I still struggle with the lesson I was preaching in that email. Love. So simple, and yet so easily forgotten. That day four years ago reminds me to slow down enough to make sure I am acting in love. It would have been easy to demand Sarah to leave, but it was clear that she needed to stay. I could have told Elena some lies about how it would all be ok; instead I hugged her as she cried. If I rushed about my work, I would have failed to see my purpose.
I miss these days, days of full connections with people. Yet, as I write this, I realize this opportunity is at my finger tips. Even though I might not have the clear tangible ways to serve the poor as I did when working in a food pantry and medical clinic, I nonetheless have the countless opportunities to love.
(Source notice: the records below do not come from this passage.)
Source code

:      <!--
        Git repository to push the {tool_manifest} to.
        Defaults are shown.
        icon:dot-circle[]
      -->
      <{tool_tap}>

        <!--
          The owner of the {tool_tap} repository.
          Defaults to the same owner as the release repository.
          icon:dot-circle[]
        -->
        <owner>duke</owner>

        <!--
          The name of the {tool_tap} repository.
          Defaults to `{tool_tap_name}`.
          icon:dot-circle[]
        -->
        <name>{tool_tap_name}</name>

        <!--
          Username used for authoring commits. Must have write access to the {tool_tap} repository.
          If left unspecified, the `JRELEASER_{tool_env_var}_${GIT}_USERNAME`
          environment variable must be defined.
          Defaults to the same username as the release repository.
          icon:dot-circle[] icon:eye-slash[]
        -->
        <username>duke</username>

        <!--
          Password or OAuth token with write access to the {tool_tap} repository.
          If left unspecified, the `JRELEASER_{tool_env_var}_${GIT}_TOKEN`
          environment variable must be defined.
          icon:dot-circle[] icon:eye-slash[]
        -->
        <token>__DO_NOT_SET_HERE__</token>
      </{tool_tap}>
This journey into my past sheds new light on my present life. What every day actions are really moments in service to love? Caring for my sick family member is a demonstration of love; listening to my coworker’s struggle in holding on to her home is a gift of love; blessing the man who cuts me off on the highway, is a testament to love. My time of working in the food pantry and medical clinic taught me to recognize this.
I feel blessed beyond belief to have experienced a year of service, even during intense days like the one I mentioned. And as I reflect today, I realize that my own lesson is not even about how, or why to love. It doesn’t matter the reason or how successful we are at it. All that matters is how much we try to love, each and every day.
*Names of clients have been changed.